我想要做的是使用矩阵计算大的斐波纳契数。

From wikipdia

这些是我到目前为止对原始代码所做的更改。我收到了StackOverflow异常。

File Row.scala

/*
* Copyright (c) 2010 Eamonn O'Brien-Strain, eob@well.com
* All rights reserved. This program and the accompanying materials
* are made available under the terms of the Eclipse Public License v1.0
* which is available at http://www.eclipse.org/legal/epl-v10.html
*/

package org.eamonn.published_matrix

import Row._

/** Methods that are added to List[BigInt] by an implicit conversion */
case class RichRow(v:Row){

  /** dot product */
  def *(that:RichRow) = dotProd( this.v, that.v )

  /** vector addition */
  def add(that:RichRow) = vPlusV( this.v, that.v )
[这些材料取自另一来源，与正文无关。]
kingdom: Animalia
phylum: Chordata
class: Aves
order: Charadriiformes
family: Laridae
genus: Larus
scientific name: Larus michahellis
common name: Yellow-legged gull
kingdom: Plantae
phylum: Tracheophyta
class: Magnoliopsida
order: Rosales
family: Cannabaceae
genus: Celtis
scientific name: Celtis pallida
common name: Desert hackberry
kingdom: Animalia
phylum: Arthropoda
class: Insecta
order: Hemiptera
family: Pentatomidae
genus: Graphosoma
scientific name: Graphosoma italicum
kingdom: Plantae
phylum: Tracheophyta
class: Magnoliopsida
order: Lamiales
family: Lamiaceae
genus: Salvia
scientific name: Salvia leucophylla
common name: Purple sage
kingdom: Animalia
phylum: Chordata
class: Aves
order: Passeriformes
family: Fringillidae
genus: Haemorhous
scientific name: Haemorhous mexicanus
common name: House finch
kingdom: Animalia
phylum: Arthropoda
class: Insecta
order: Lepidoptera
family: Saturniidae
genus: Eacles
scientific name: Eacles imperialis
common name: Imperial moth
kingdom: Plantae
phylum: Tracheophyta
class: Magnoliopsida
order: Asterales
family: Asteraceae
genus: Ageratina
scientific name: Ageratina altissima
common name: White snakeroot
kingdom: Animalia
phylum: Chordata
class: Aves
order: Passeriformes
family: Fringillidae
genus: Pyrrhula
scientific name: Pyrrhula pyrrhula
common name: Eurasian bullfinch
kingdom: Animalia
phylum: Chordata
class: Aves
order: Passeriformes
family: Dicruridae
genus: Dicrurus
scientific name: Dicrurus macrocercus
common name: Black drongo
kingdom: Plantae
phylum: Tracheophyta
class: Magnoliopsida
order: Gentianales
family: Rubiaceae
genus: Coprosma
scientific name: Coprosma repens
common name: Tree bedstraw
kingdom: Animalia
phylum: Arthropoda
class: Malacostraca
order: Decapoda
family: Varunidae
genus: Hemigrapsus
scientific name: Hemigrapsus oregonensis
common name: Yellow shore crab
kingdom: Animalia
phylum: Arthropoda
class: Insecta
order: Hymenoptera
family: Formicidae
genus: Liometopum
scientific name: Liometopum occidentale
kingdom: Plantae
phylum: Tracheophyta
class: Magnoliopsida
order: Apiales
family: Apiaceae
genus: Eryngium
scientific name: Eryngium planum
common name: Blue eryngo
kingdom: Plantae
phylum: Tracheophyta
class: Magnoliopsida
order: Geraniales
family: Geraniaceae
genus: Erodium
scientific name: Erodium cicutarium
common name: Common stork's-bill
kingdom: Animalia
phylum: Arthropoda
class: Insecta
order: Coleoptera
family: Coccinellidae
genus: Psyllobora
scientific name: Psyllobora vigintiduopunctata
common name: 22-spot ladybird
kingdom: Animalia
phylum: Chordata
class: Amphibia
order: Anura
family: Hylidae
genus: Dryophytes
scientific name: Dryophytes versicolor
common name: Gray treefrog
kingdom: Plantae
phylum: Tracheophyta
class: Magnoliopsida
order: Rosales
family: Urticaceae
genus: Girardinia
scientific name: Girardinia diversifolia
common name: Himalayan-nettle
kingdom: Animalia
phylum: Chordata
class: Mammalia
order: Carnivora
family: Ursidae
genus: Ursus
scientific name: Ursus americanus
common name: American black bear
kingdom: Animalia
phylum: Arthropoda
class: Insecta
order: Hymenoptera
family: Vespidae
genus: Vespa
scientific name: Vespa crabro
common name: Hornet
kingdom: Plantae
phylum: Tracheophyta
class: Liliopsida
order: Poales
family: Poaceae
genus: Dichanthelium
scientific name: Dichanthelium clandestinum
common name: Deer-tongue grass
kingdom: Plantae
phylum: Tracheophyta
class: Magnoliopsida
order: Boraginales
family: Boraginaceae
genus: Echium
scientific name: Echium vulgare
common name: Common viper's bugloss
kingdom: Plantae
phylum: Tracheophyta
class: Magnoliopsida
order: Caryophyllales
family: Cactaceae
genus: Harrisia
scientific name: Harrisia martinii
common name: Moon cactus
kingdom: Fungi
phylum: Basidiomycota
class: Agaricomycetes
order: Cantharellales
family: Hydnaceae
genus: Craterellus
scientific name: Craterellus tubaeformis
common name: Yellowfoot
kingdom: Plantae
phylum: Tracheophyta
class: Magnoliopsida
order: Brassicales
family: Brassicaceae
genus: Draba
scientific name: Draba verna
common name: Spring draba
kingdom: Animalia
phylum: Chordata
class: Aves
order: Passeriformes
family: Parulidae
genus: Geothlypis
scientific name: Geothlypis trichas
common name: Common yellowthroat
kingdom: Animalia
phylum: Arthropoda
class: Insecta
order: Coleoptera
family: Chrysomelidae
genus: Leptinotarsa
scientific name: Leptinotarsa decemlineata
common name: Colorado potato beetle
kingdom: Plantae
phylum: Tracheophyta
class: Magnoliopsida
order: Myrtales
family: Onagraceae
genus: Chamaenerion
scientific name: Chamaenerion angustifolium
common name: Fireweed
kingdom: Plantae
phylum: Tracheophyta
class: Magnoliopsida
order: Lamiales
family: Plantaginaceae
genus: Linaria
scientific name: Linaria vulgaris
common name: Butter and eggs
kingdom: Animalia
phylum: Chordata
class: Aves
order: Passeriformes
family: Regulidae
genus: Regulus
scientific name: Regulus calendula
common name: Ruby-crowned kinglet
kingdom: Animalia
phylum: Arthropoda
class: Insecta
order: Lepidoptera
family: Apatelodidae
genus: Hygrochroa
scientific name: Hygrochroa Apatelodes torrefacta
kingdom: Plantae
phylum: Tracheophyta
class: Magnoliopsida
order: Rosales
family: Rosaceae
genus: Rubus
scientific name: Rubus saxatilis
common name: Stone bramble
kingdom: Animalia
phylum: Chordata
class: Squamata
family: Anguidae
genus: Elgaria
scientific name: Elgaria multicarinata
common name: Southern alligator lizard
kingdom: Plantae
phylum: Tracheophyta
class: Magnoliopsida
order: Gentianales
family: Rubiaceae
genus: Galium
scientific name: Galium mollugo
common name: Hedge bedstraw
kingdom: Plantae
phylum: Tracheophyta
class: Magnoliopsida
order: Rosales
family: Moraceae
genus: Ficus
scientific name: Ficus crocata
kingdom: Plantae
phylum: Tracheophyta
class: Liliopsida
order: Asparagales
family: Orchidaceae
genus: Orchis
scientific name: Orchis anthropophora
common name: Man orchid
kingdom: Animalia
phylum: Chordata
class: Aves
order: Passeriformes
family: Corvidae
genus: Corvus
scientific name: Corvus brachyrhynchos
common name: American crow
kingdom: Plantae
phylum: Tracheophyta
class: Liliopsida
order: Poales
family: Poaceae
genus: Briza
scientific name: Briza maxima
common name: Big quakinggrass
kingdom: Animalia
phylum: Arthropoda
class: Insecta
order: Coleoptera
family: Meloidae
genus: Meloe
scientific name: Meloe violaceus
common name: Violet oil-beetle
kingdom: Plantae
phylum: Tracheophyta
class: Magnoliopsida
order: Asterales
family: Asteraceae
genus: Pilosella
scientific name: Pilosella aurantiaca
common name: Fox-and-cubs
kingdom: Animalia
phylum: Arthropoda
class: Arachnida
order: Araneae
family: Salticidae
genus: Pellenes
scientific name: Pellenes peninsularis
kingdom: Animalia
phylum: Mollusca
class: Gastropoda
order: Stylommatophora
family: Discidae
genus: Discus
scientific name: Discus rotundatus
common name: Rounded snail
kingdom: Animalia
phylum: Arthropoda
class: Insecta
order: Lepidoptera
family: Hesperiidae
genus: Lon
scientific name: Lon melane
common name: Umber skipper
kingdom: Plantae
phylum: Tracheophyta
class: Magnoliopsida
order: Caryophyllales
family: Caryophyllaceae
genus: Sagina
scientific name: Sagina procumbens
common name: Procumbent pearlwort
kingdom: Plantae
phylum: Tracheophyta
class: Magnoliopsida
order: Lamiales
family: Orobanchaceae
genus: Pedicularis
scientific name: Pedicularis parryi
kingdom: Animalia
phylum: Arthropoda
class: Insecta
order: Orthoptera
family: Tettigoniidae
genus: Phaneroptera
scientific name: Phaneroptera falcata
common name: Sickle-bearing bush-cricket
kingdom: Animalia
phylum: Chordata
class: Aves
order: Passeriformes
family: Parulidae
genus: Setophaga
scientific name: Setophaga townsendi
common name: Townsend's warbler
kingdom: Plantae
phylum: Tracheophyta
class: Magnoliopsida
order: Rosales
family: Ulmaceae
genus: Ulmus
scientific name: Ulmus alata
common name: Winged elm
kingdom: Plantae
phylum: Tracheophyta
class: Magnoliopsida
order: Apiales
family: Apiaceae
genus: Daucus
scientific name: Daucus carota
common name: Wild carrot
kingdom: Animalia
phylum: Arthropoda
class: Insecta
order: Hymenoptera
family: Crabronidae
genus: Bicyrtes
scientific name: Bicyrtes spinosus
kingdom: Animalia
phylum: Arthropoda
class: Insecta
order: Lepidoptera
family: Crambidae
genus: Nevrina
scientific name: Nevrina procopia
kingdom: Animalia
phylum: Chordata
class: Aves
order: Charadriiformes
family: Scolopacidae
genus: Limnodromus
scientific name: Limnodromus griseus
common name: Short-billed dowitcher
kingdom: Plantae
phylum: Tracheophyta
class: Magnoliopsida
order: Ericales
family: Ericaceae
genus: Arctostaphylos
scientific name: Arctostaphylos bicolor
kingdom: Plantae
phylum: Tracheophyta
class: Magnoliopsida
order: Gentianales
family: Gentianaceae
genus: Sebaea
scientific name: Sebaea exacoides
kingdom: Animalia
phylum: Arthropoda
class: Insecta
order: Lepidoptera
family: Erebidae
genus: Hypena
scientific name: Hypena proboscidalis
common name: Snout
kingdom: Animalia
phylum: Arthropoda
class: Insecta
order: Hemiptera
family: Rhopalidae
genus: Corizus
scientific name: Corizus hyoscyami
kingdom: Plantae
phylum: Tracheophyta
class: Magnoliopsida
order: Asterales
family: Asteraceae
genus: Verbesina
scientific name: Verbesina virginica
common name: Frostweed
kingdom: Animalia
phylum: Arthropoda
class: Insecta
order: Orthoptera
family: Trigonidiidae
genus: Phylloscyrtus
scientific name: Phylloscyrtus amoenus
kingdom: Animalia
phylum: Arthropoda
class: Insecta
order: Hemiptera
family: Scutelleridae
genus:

  /** convert to column vector */
  def T = v.map{ List(_) }

  /** As row matrix */
  def asMatrix = List( v )
}

object Row{

  /** A convenient alias */
  type Row = List[BigInt]

  def dotProd(v1:Row,v2:Row) = 
              v1.zip( v2 ).map{ t:(BigInt,BigInt) => t._1 * t._2 }.reduceLeft(_ + _)

  def vPlusV(v1:Row,v2:Row) = 
             v1.zip( v2 ).map{ t:(BigInt,BigInt) => t._1 + t._2 }

  /** effectively add RichRow methods to List[Double] */
  implicit def pimp(v:Row) = new RichRow(v)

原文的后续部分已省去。